_STUDY MATERIAL_

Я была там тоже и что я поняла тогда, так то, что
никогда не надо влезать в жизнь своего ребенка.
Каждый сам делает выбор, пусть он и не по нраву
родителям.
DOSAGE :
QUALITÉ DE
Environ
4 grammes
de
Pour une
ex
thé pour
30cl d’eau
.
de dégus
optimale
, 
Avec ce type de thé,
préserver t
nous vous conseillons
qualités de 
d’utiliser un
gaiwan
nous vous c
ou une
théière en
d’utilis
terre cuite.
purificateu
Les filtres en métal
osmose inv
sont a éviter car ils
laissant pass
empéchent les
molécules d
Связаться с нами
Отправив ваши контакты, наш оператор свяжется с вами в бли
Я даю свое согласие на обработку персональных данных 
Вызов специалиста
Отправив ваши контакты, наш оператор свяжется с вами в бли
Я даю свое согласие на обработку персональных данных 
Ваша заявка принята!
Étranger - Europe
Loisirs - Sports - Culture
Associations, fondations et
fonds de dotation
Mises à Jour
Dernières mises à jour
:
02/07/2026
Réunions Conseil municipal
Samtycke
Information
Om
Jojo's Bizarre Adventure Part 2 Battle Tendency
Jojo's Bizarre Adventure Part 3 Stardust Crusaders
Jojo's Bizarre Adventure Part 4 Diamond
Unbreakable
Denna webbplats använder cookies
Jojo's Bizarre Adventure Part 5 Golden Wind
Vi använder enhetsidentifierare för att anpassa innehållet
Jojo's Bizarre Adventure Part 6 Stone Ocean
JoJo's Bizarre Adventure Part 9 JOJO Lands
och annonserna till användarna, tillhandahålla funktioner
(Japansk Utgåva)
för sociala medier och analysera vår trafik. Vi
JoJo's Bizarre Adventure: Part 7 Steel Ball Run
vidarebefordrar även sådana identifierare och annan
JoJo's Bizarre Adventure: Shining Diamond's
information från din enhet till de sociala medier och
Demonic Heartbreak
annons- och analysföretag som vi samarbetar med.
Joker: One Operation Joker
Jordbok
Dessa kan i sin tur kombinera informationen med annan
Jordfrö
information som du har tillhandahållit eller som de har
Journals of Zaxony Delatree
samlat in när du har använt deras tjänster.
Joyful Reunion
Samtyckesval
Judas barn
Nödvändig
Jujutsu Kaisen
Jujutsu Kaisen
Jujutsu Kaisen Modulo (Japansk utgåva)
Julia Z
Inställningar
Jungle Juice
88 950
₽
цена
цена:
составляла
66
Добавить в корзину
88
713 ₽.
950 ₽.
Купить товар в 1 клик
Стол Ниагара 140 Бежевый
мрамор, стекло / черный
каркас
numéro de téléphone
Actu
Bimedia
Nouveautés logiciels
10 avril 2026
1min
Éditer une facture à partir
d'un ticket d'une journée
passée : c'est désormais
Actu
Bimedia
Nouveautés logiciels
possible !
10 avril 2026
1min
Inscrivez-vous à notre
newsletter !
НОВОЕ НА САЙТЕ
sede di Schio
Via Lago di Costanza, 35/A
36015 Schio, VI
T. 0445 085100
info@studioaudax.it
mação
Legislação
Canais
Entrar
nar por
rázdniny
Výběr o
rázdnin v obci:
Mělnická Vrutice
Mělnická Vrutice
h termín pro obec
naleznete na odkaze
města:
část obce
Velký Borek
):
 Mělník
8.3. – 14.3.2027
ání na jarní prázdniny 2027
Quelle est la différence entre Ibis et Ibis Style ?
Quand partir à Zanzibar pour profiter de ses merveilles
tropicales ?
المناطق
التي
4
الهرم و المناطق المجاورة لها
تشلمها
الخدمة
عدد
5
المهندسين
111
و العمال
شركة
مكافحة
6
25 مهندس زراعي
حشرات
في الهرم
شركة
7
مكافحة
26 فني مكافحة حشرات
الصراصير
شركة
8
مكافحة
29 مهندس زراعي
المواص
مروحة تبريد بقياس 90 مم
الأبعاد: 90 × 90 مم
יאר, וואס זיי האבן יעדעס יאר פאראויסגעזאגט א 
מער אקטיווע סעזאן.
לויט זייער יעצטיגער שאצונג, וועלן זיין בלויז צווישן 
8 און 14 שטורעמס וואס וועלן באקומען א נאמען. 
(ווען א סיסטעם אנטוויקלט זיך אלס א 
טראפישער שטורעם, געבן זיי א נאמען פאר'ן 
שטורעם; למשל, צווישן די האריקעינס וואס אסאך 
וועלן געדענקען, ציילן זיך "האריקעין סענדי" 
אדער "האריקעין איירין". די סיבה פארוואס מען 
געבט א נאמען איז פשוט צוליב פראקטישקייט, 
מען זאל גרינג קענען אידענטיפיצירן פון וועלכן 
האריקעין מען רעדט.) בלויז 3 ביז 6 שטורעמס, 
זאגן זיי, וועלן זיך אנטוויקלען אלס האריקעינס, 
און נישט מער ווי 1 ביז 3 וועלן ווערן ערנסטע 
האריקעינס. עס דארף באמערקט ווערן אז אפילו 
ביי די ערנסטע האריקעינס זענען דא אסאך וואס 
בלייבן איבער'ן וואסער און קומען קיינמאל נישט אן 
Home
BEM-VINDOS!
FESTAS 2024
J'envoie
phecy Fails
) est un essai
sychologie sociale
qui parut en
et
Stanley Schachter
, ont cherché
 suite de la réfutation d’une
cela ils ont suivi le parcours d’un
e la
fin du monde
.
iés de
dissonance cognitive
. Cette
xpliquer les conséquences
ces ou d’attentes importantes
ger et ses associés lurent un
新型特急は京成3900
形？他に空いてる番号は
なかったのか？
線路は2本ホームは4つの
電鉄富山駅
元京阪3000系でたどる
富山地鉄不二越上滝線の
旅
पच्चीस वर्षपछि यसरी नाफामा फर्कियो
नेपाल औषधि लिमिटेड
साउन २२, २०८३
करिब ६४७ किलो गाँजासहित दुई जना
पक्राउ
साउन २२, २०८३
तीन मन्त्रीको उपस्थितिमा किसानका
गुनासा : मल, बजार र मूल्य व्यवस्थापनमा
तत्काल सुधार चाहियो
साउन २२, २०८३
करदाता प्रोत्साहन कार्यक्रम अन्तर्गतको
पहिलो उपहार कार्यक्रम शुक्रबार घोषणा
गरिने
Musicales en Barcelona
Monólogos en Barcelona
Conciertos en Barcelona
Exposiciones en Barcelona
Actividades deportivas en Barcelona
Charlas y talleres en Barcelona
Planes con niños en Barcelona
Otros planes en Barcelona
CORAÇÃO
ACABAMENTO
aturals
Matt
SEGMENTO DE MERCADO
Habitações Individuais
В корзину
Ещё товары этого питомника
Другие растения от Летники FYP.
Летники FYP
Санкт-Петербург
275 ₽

_GOAL OF THE EXERCISE_
Copy out the lines above, character for character, from the very first line through the line that contains "sont a éviter car ils", with both ends included.

_WORKED SOLUTION_
Я была там тоже и что я поняла тогда, так то, что
никогда не надо влезать в жизнь своего ребенка.
Каждый сам делает выбор, пусть он и не по нраву
родителям.
DOSAGE :
QUALITÉ DE
Environ
4 grammes
de
Pour une
ex
thé pour
30cl d’eau
.
de dégus
optimale
, 
Avec ce type de thé,
préserver t
nous vous conseillons
qualités de 
d’utiliser un
gaiwan
nous vous c
ou une
théière en
d’utilis
terre cuite.
purificateu
Les filtres en métal
osmose inv
sont a éviter car ils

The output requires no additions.